Malioboro Tiap Selasa Wage, dari Flashmob hingga Macapat

Yogyakarta, Gatra.com - Setiap hari Selasa Wage Jalan Malioboro bukan hanya menjadi jalur khusus untuk pejalan kaki atau pedestrian, melainkan juga jadi arena pelestarian budaya dan unjuk kreativitas.

Pada Selasa (17/2), kemeriahan itu terus berlanjut meski jalan sentra niaga dan wisata diguyur hujan. Warga bebas menyusuri jalan di pusat kota Yogyakarta itu tanpa gangguan kendaraan bermotor pribadi. Mereka dapat berjalan kaki, mengendarai sepeda, atau menaiki becak atau andong.

Malioboro sebetulnya tak tertutup sama sekali untuk kendaraan bermotor. Transportasi publik bus Trans Jogja dapat melintas. Namun khusus sore itu bus tersebut juga tak bisa lewat.

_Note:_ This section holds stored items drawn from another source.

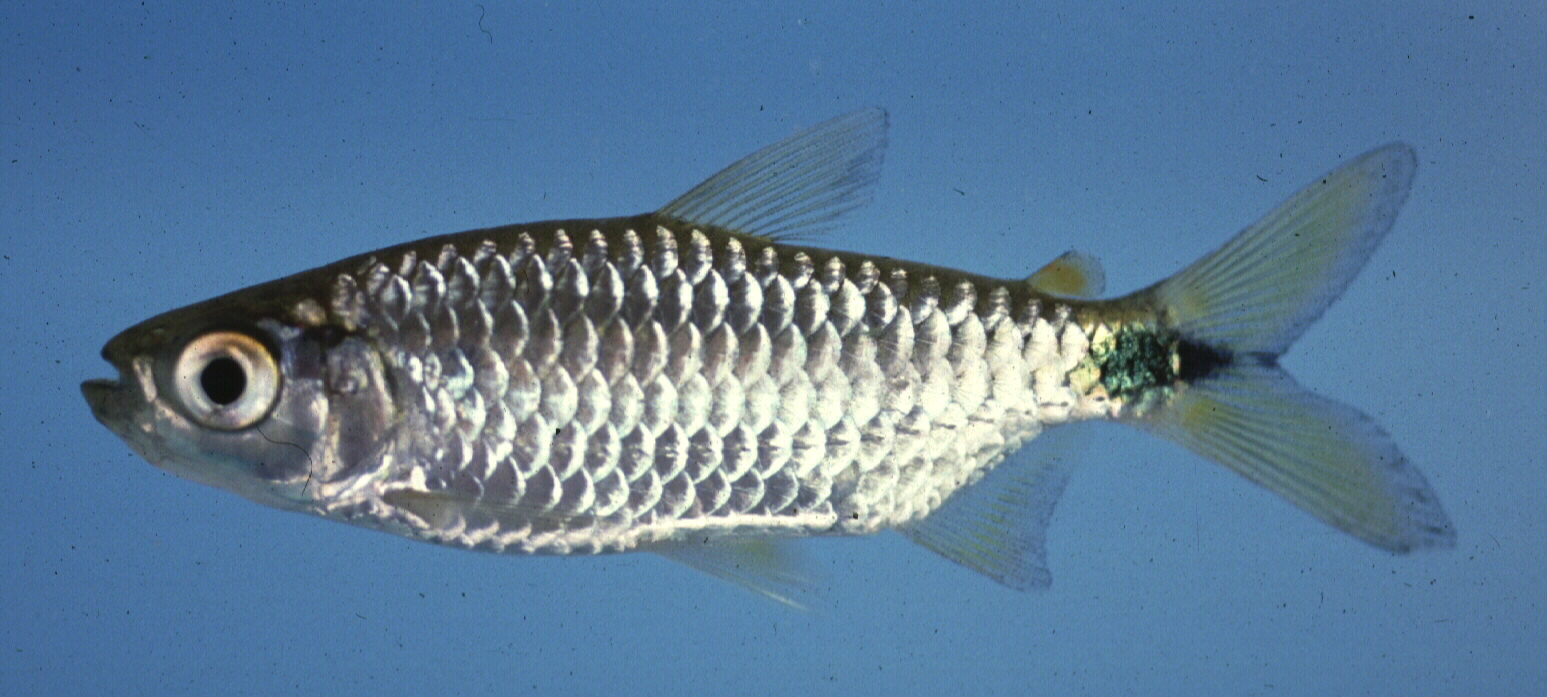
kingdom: Animalia
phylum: Chordata
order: Characiformes
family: Alestidae
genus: Brycinus
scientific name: Brycinus imberi
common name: Imberi
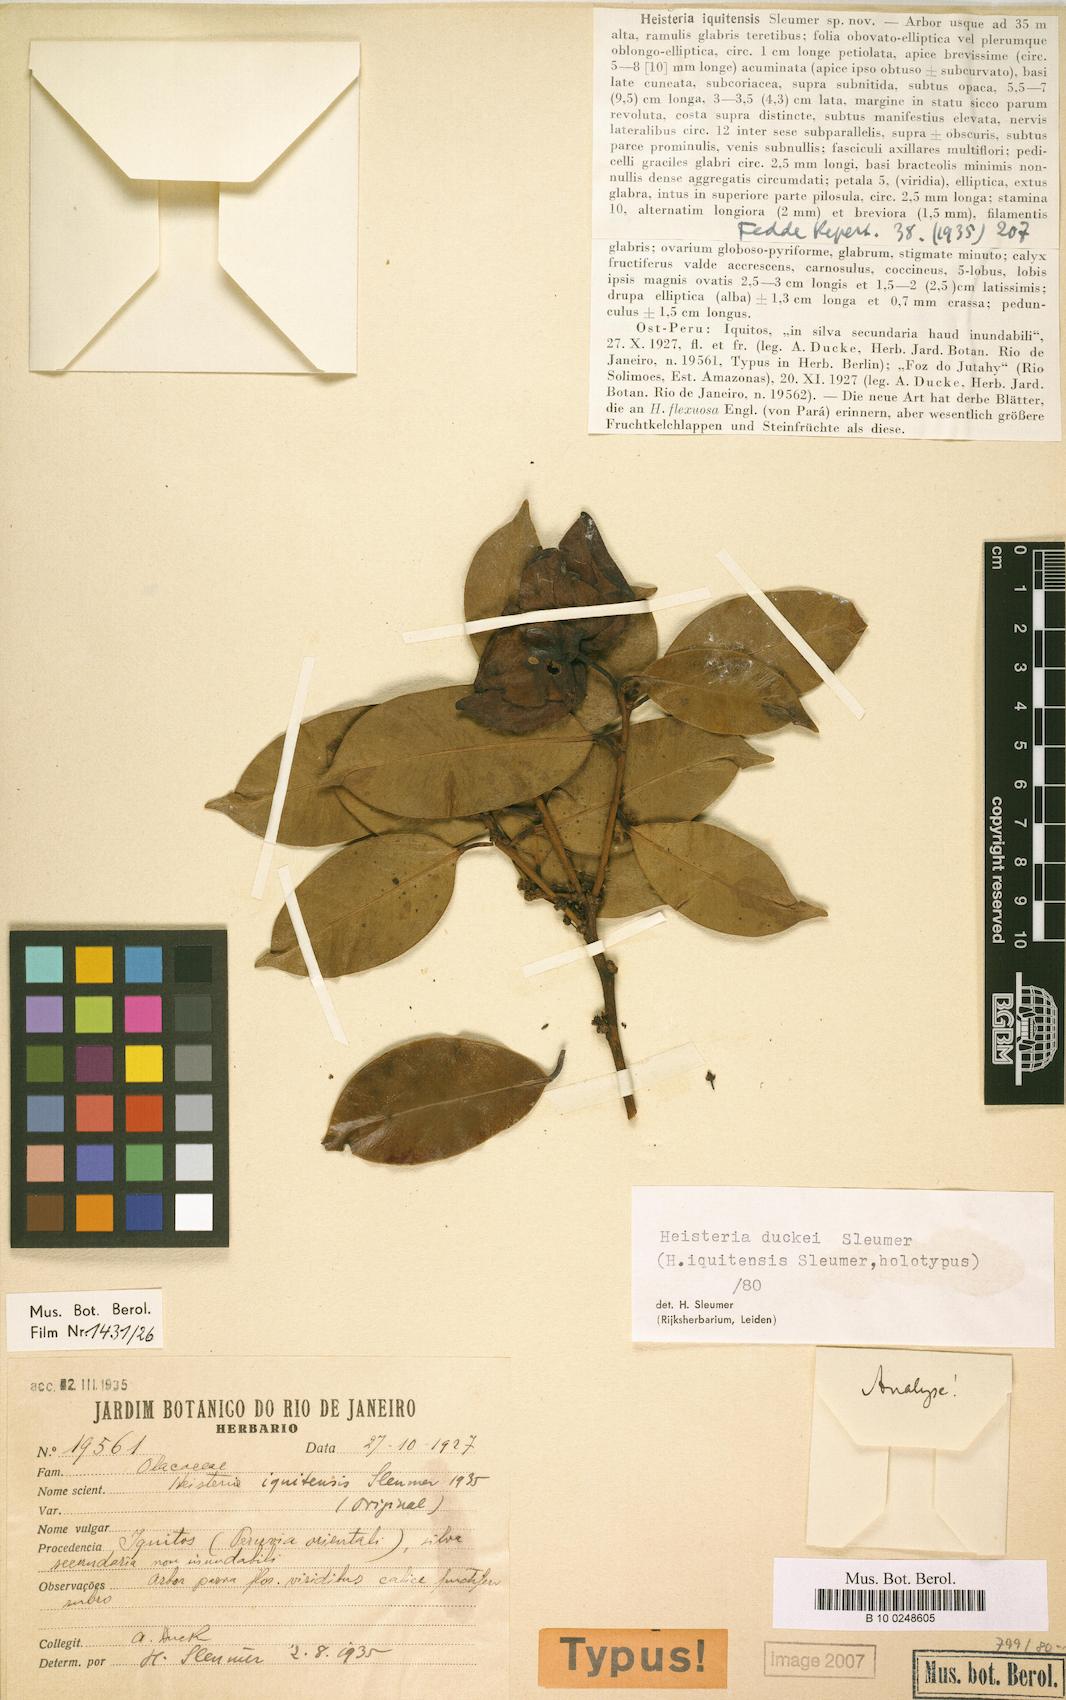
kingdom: Plantae
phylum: Tracheophyta
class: Magnoliopsida
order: Santalales
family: Erythropalaceae
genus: Heisteria
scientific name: Heisteria duckei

Hal ini lantaran pada uji coba tanpa kendaraan kala itu, Malioboro dijadikan rute untuk unjuk gigi para siswa Akademi Angkatan Udara. Mereka menggelar flashmob atau pertunjukan singkat secara massal untuk tarian Beksan Wanara, tari tentang pasukan monyet di epos Ramayana.

Penampilan sekitar 1500 taruna dan perwira AAU di kawasan Titik Nol Kilometer di ujung Malioboro ini bahkan diganjar rekor Lembaga Prestasi Indonesia dan Dunia.

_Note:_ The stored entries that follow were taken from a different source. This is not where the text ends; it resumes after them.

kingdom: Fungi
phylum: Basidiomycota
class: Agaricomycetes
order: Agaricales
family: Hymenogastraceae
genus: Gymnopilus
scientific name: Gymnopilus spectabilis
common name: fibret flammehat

“Dengan flashmob ini, kami ingin kulonuwun ke masyarakat Yogyakarta, kami ingin lebih dikenal dan dekat dengan masyarakat,” kata Gubernur AAU Nanang Santoso.

Setelah flashmob, grup drumband AAU juga unjuk kebolehan dari Malioboro hingga Alun-alun Utara. Para warga berjubel menyaksikan penampilan ini.

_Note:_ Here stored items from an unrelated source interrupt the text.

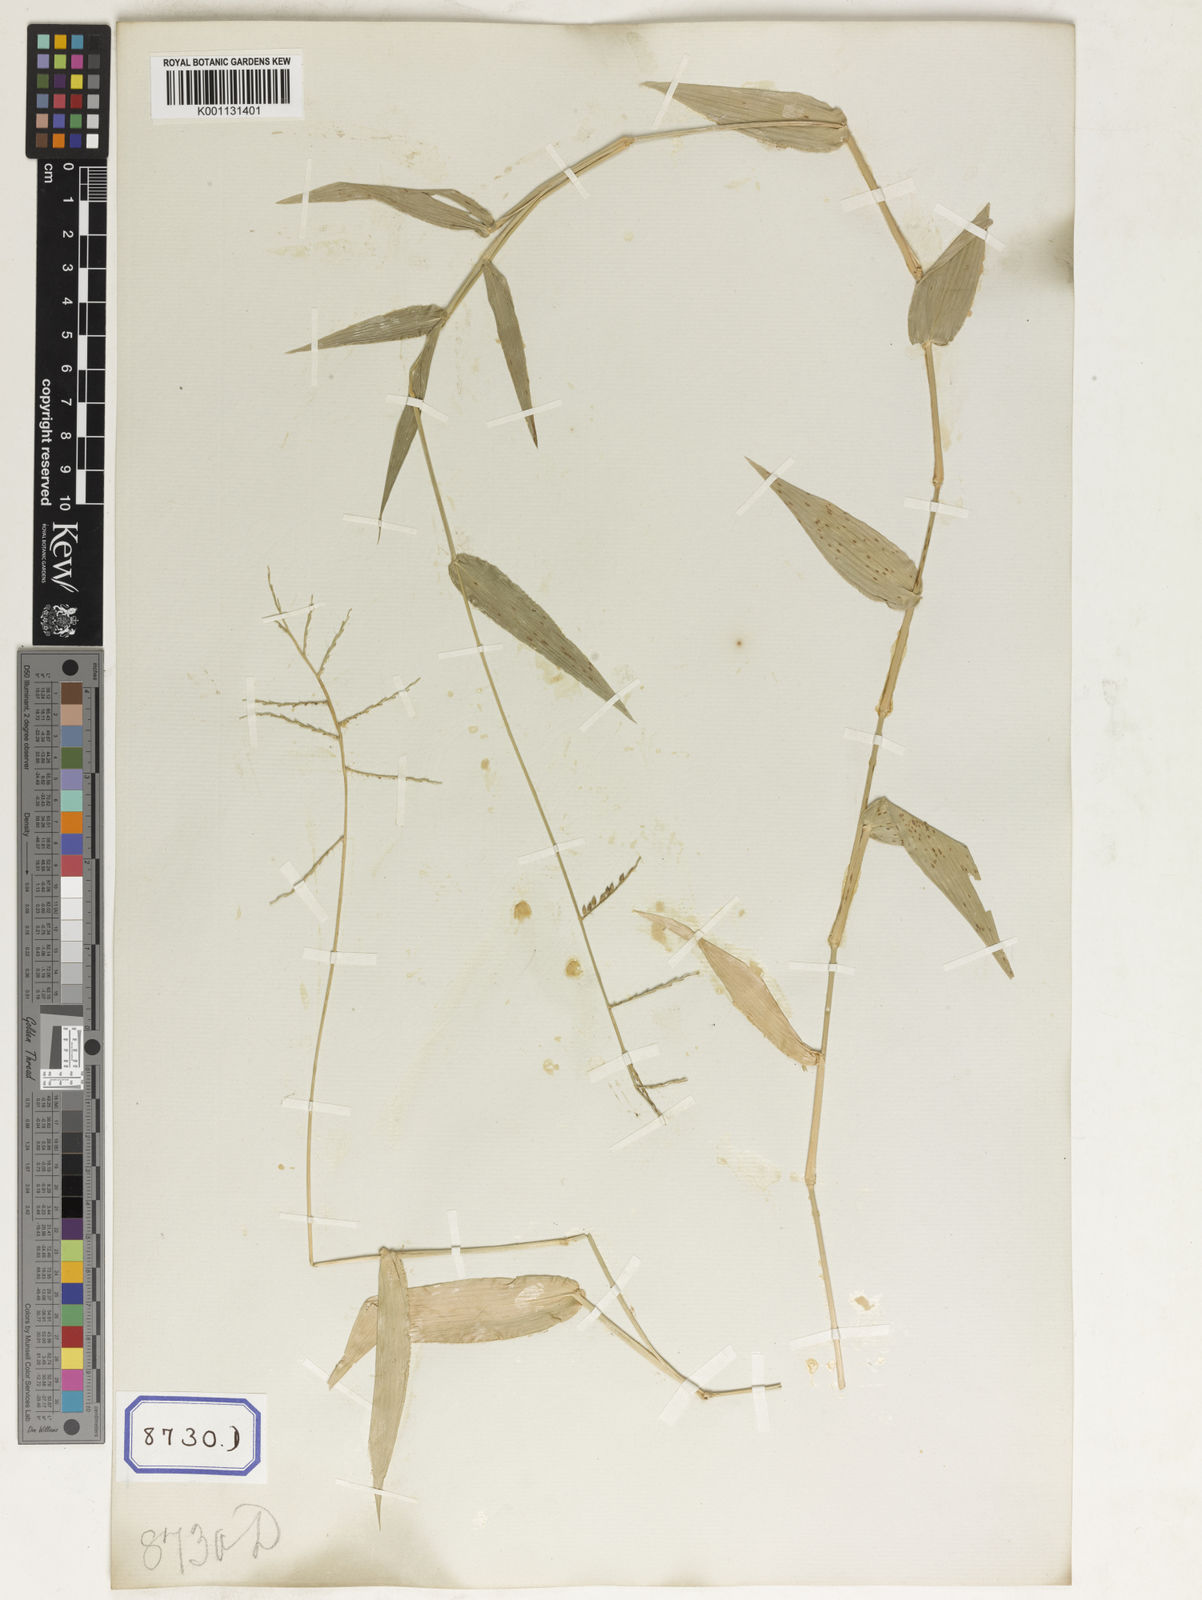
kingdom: Plantae
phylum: Tracheophyta
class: Liliopsida
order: Poales
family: Poaceae
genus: Panicum
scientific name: Panicum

Selain aksi taruna AAU, sekelompok personel polisi juga sempat menggelar tari poco-poco dan bernyanyi bersama secara kompak di sekitar Kepatihan, kompleks Pemda Daerah Istimewa Yogyakarta.

Di sudut lain, sejumlah pegiat lingkungan mempertunjukkan karya daur ulang mereka yakni kerajinan dan instalasi seni dari kemasan air minum dan sampah plastik. Pengunjung pun tertarik dan menyimak penjelasan pembuatan karya daur ulang dan berfoto dengan latar instalasi seni.

Di ujung Malioboro, tepatnya di teras Museum Sonobudoyo, sekitar 30 orang duduk lesehan bernyanyi bersama tembang-tembang Macapat, lagu khas di budaya Jawa. Tiap Selasa Wage, agenda ini digelar dengan lokasi berpindah pindah di sepanjang Malioboro.

Secara bersama dan bergantian, mereka melantunkan lagu Gambuh, Kinanthi, Pangkur, dan Pocung. Bukan hanya dalam bahasa Jawa, tapi juga bahasa Indonesia. Alhasil, makna dalam lagu pun dapat diketahui, seperti pesan tentang bahaya merokok.

Pesertanya bukan hanya orang dewasa, tapi juga anak-anak. “Saya ajak anak ke sini supaya tahu dan belajar Macapat yang sekarang sudah semakin jarang dinyanyikan,” kata Suhartini (55) yang datang bersama putranya kelas 5 SD.